SynthAVSR is a research framework designed to explore the potential of synthetic audiovisual data for improving AVSR in low-resource languages, specifically SpanishπͺπΈ and Catalan. It implements a full pipeline for generating realistic synthetic lip videos from audio and static images, and fine-tunes AV-HuBERT for evaluating this data across multiple conditions.

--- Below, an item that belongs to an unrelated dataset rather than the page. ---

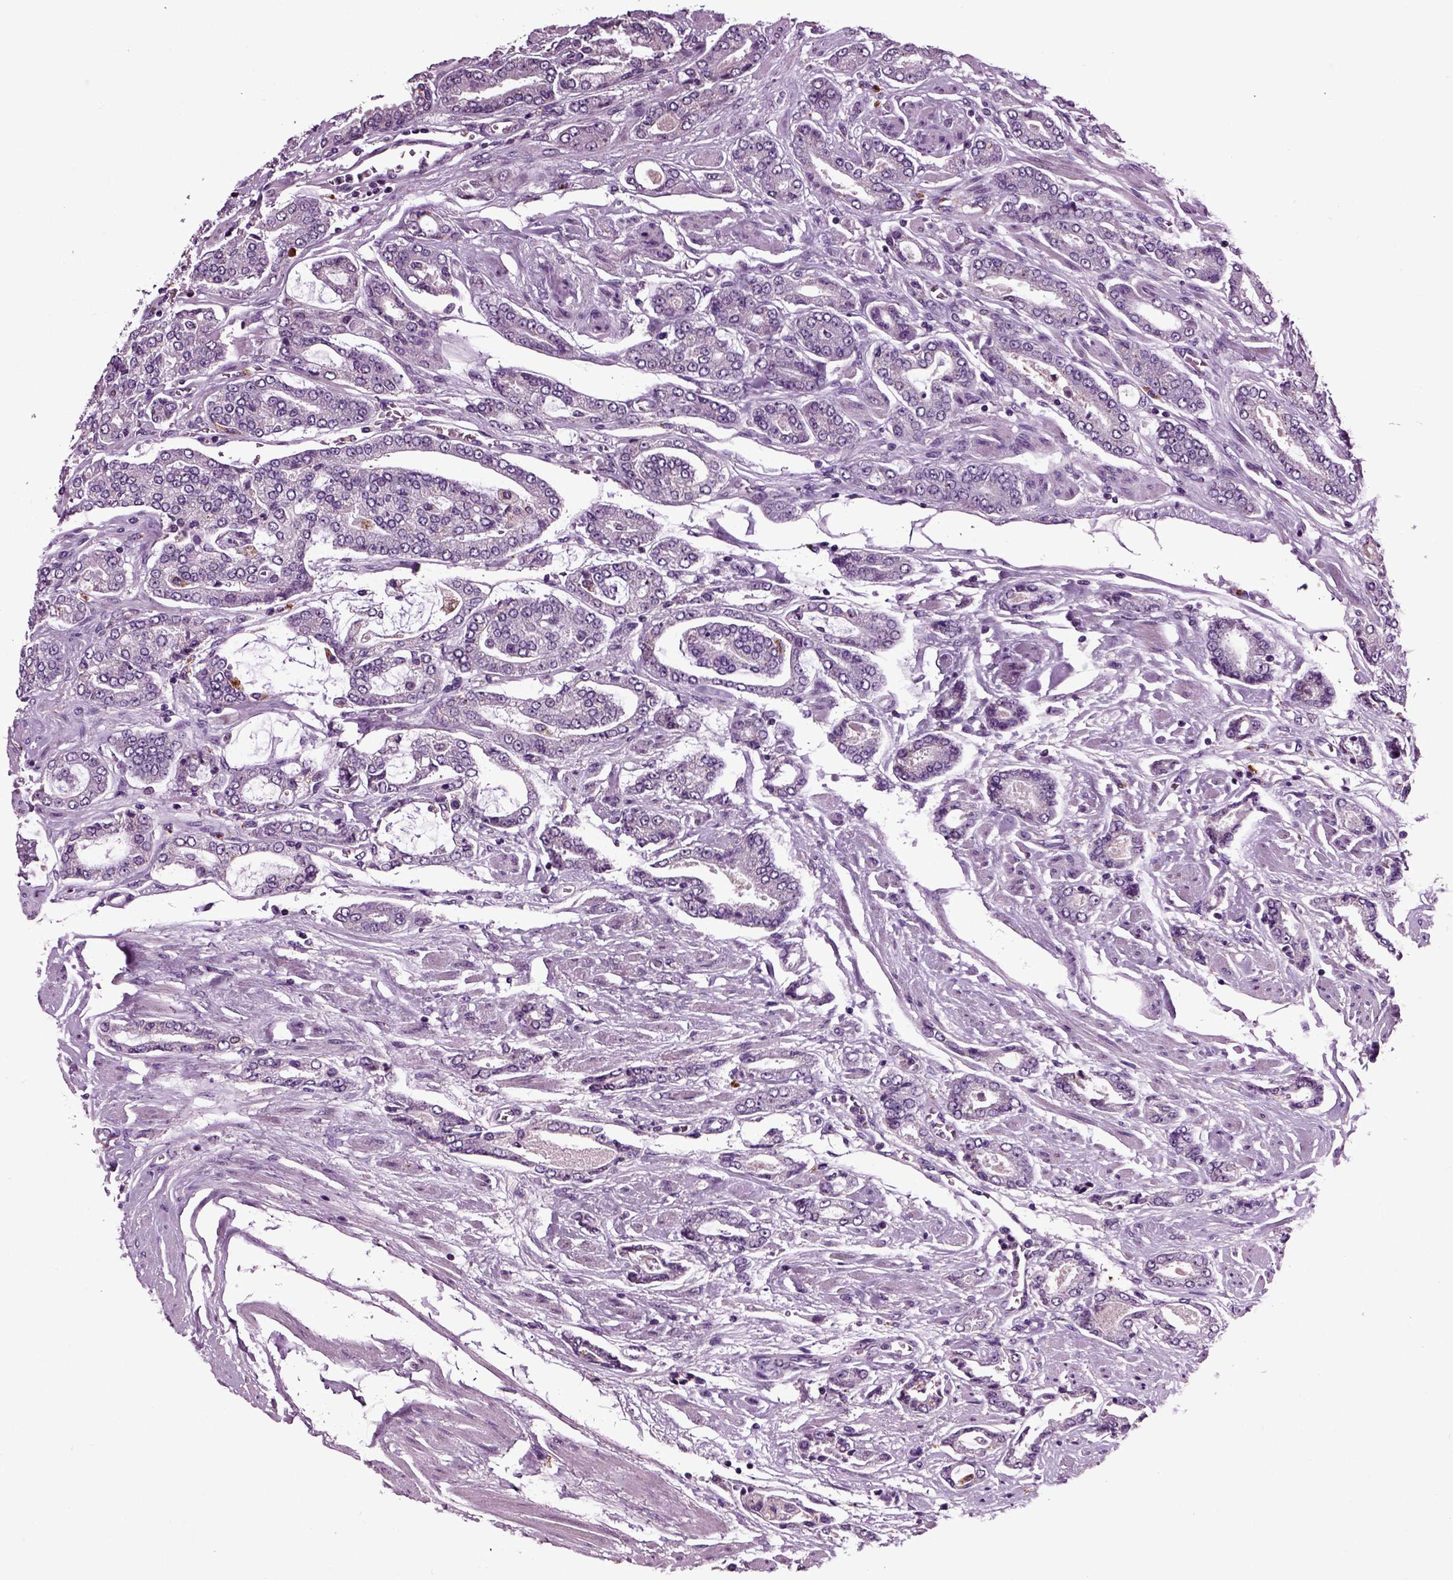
{"staining": {"intensity": "negative", "quantity": "none", "location": "none"}, "tissue": "prostate cancer", "cell_type": "Tumor cells", "image_type": "cancer", "snomed": [{"axis": "morphology", "description": "Adenocarcinoma, NOS"}, {"axis": "topography", "description": "Prostate"}], "caption": "High magnification brightfield microscopy of prostate adenocarcinoma stained with DAB (brown) and counterstained with hematoxylin (blue): tumor cells show no significant positivity.", "gene": "CRHR1", "patient": {"sex": "male", "age": 64}}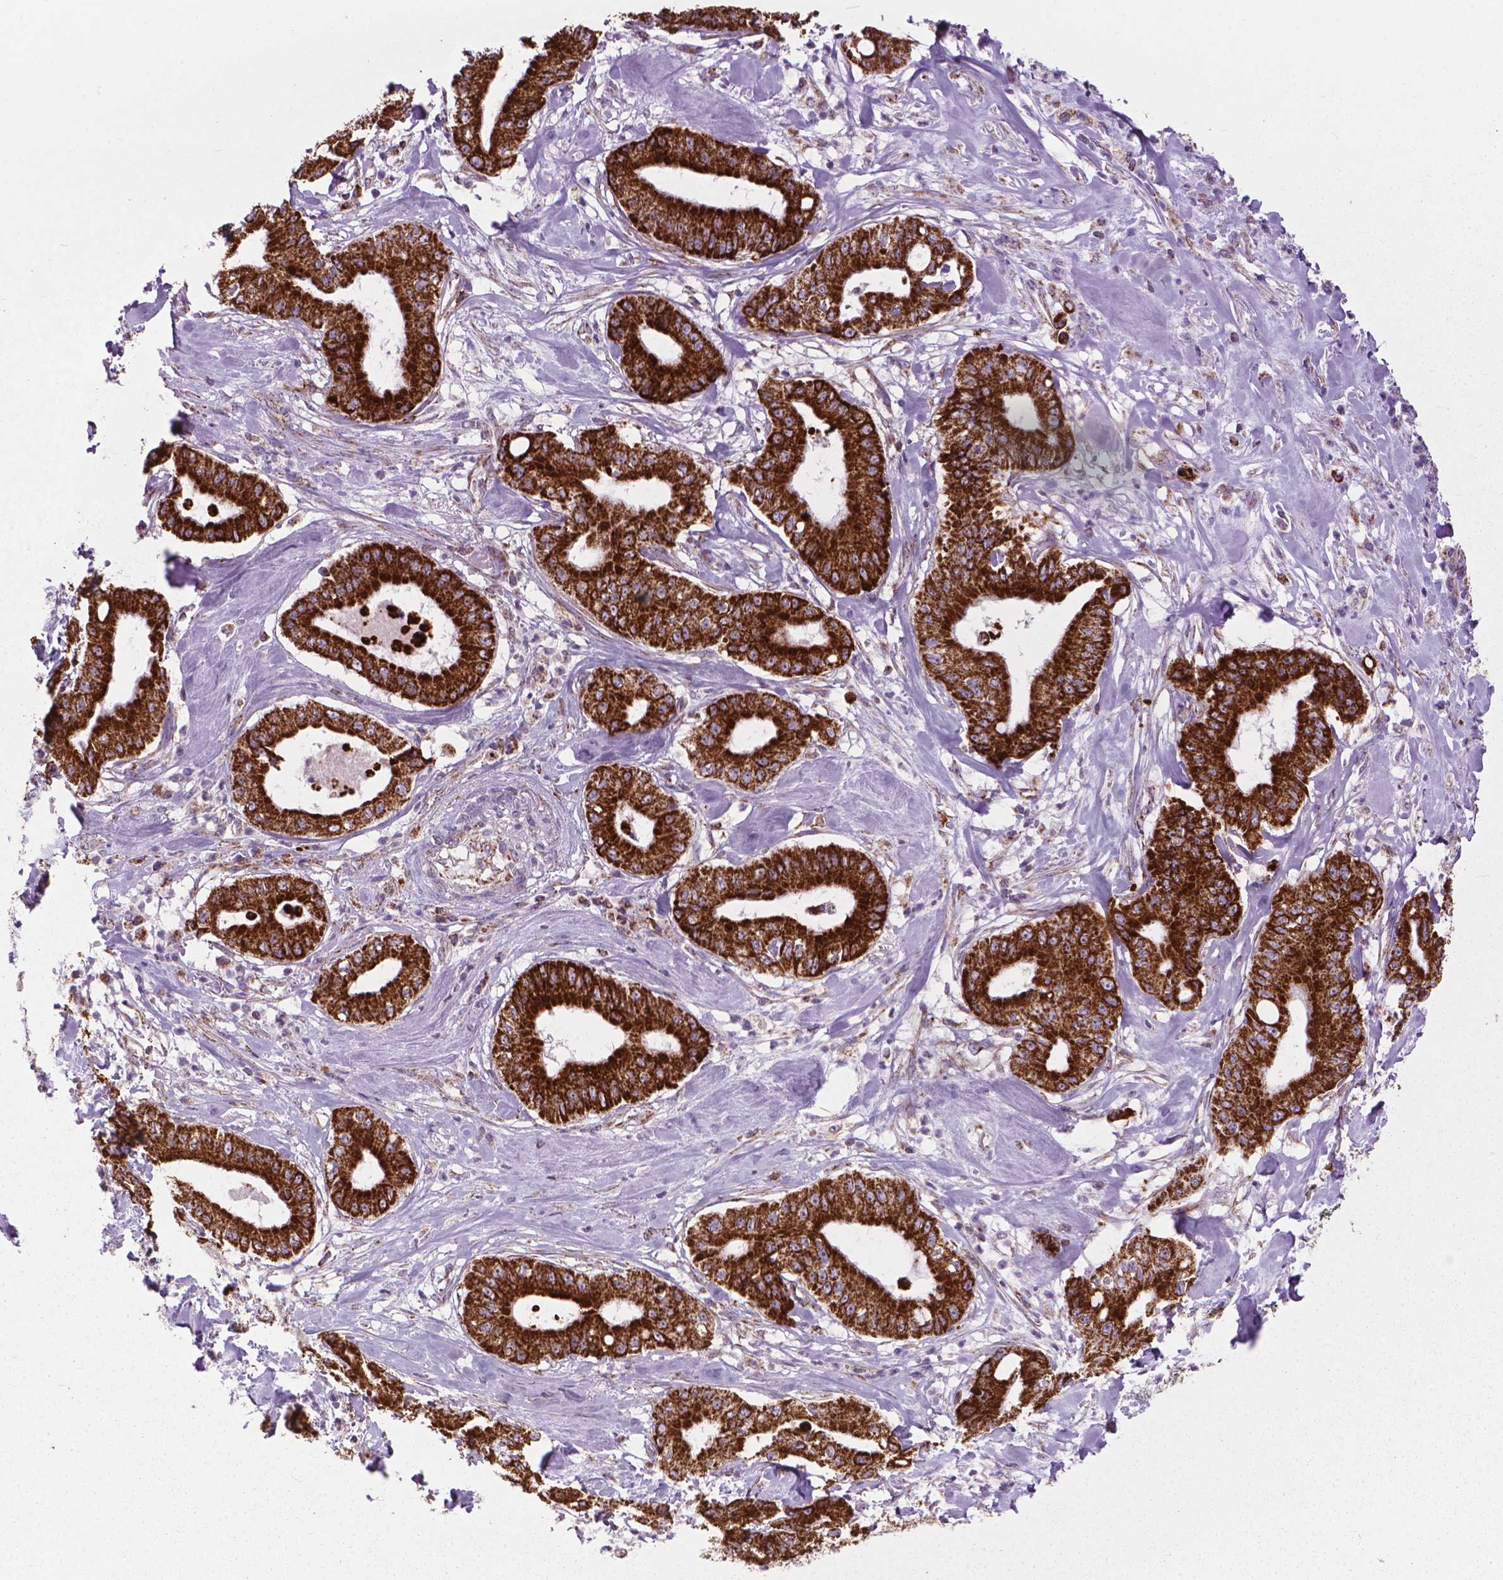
{"staining": {"intensity": "strong", "quantity": ">75%", "location": "cytoplasmic/membranous"}, "tissue": "pancreatic cancer", "cell_type": "Tumor cells", "image_type": "cancer", "snomed": [{"axis": "morphology", "description": "Adenocarcinoma, NOS"}, {"axis": "topography", "description": "Pancreas"}], "caption": "The photomicrograph demonstrates staining of pancreatic adenocarcinoma, revealing strong cytoplasmic/membranous protein staining (brown color) within tumor cells.", "gene": "VDAC1", "patient": {"sex": "male", "age": 71}}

Checkpoints and models adapted for our project are available in the table below:
| Modality | MixSpeeches | RealSpeeches | SynthSpeeches | SynthSpeechcat |
|---|---|---|---|---|
| AudioVisual | Download | Download | Download | Download |
| Audio-Only | Download | Download | Download | Download |
| Visual-Only | Download | Download | Download | Download |
| Model | LIP-RTVE | CMU-MOSEASES | MuAViCES |
|---|---|---|---|
| MixSpeeches | 8.1% | 12.9% | 15.7% |
| RealSpeeches | 9.3% | 15.4% | 16.6% |
| SynthSpeeches | 21.1% | 35.2% | 39.6% |
| Model | AVCAT-Benchmark |
|---|---|
| SynthSpeechcat | 19.6% |
To get started with SynthAVSR, set up a Conda environment using the SynthAVSR.yml file provided:
-
Create and activate the environment:
conda env create -f SynthAVSR.yml conda activate synth_avsr
-
Clone the repository:
git clone https://github.com/Pol-Buitrago/SynthAVSR.git cd SynthAVSR git submodule init git submodule update
Follow the steps in preparation to pre-process:
- LRS3 and VoxCeleb2 datasets. For any other dataset, follow an analogous procedure.
Follow the steps in clustering (for pre-training only) to create:
{train, valid}.kmframe-aligned pseudo label files.
Thelabel_rateis the same as the feature frame rate used for clustering, which is 100Hz for MFCC features and 25Hz for AV-HuBERT features by default.
To train a model, run the following command, adjusting paths as necessary:
$ cd avhubert
$ fairseq-hydra-train --config-dir /path/to/conf/ --config-name conf-name \
task.data=/path/to/data task.label_dir=/path/to/label \
model.label_rate=100 hydra.run.dir=/path/to/experiment/pretrain/ \
common.user_dir=`pwd`To fine-tune a pre-trained HuBERT model at /path/to/checkpoint, run:
$ cd avhubert
$ fairseq-hydra-train --config-dir /path/to/conf/ --config-name conf-name \
task.data=/path/to/data task.label_dir=/path/to/label \
task.tokenizer_bpe_model=/path/to/tokenizer model.w2v_path=/path/to/checkpoint \
hydra.run.dir=/path/to/experiment/finetune/ common.user_dir=`pwd`To decode a fine-tuned model, run:
$ cd avhubert
$ python -B infer_s2s.py --config-dir ./conf/ --config-name conf-name \
dataset.gen_subset=test common_eval.path=/path/to/checkpoint \
common_eval.results_path=/path/to/experiment/decode/s2s/test \
override.modalities=['auido,video'] common.user_dir=`pwd`Parameters like generation.beam and generation.lenpen can be adjusted to fine-tune the decoding process.
This project is licensed under the Creative Commons Attribution 4.0 International License (CC BY 4.0). You are free to share, copy, modify, and distribute this work, including for commercial purposes, as long as proper attribution is given to the original author.